On April 2, Myanmar’s foreign minister, U Wunna Maung Lwin, officially apologized for the bombing, “On behalf of the Myanmar government and military, I officially apologize to China and express my deep sympathy to the families of the victims and the injured,” he told his Chinese counterpart, Wang Yi.

Previously, Myanmar’s government had previously suggested that Kokang rebels were responsible for the deadly mistake. In a statement published by the Global New Light of Myanmar, the government expressed “deep sorrow for (the) death and injuries of Chinese nationals,” but shied away from taking the blame. Instead, the government said rebel forces might have launched the bomb. “(A) thorough investigation will also be made whether the Kokang insurgent group is involved in this incident,” the statement said, suggesting the rebels might have wished “to have a negative impact on the friendship between Myanmar and China and to create instability along the border area.”

China, meanwhile, flatly rejected the implication that Myanmar’s Air Force was not to blame. “The facts are clear that a bomb from a Myanmar military plane caused the death of Chinese people,” Foreign Ministry spokesperson Hong Lei said.

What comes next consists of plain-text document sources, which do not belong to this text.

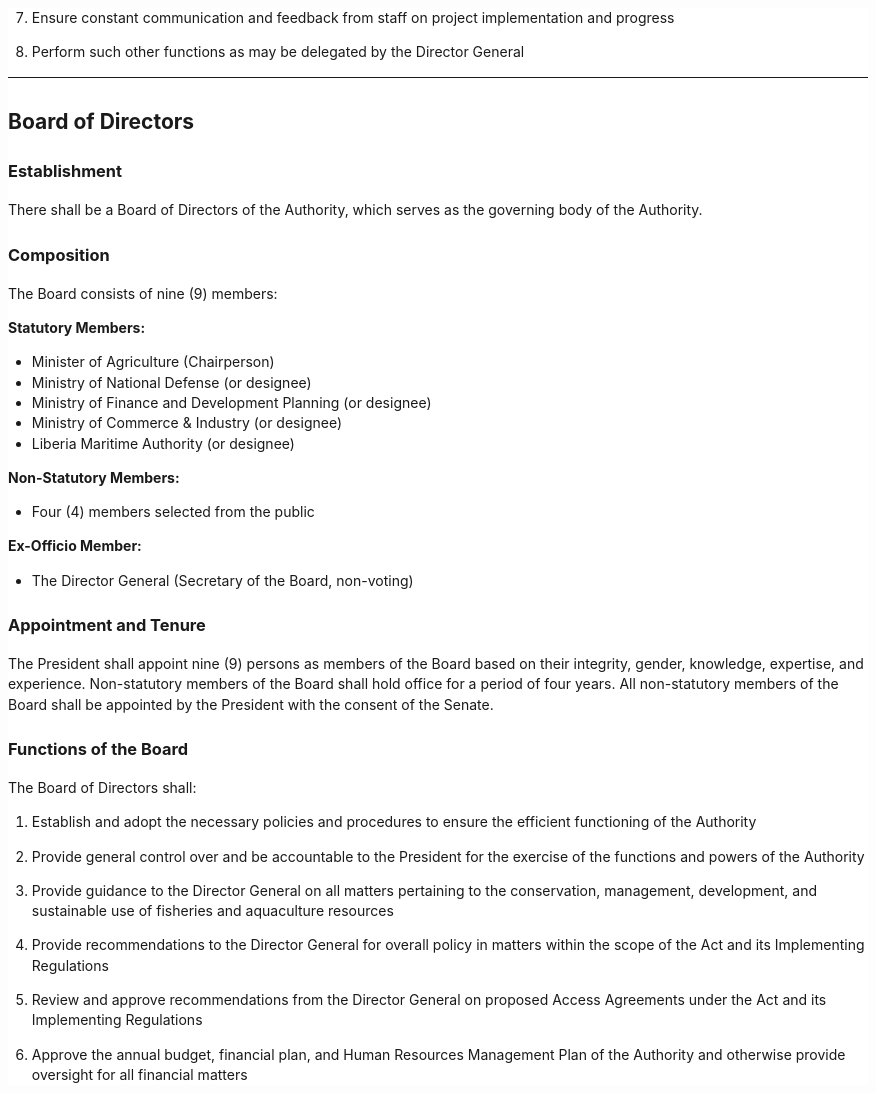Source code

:7. Ensure constant communication and feedback from staff on project implementation and progress

8. Perform such other functions as may be delegated by the Director General

---

## Board of Directors

### Establishment
There shall be a Board of Directors of the Authority, which serves as the governing body of the Authority.

### Composition
The Board consists of nine (9) members:

**Statutory Members:**
- Minister of Agriculture (Chairperson)
- Ministry of National Defense (or designee)
- Ministry of Finance and Development Planning (or designee)
- Ministry of Commerce & Industry (or designee)
- Liberia Maritime Authority (or designee)

**Non-Statutory Members:**
- Four (4) members selected from the public

**Ex-Officio Member:**
- The Director General (Secretary of the Board, non-voting)

### Appointment and Tenure
The President shall appoint nine (9) persons as members of the Board based on their integrity, gender, knowledge, expertise, and experience. Non-statutory members of the Board shall hold office for a period of four years. All non-statutory members of the Board shall be appointed by the President with the consent of the Senate.

### Functions of the Board

The Board of Directors shall:

1. Establish and adopt the necessary policies and procedures to ensure the efficient functioning of the Authority

2. Provide general control over and be accountable to the President for the exercise of the functions and powers of the Authority

3. Provide guidance to the Director General on all matters pertaining to the conservation, management, development, and sustainable use of fisheries and aquaculture resources

4. Provide recommendations to the Director General for overall policy in matters within the scope of the Act and its Implementing Regulations

5. Review and approve recommendations from the Director General on proposed Access Agreements under the Act and its Implementing Regulations

6. Approve the annual budget, financial plan, and Human Resources Management Plan of the Authority and otherwise provide oversight for all financial matters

U Wunna Maung Lwin was sent to China as a special envoy of President U Thein Sein specifically to discuss the bombing incident. In his meeting with Wang, U Wunna Maung Lwin accepted the results of a joint investigation into the bombing. According to China’s Defense Ministry, the investigation involved “military expert teams” from both countries, who investigate site of the bombing from March 24 to March 26. According to Xinhua, the investigation concluded that a Myanmar warplane was responsible for the bombing.

Wang said that the joint investigation also meant both side have “a clear understanding” of who specifically should be held accountable for the incident. U Wunna Maung Lwin promised that “Myanmar will ensure those involved in the incident are accountable for and punished in accordance with law.”

U Wunna Maung Lwin also said Myanmar would make “proper arrangement[s]” for compensating victims of the bombing. Previously, Global Times reported that Myanmar would offer 70,000 RMB ($11,200) as compensation to the families of those killed in the bombing.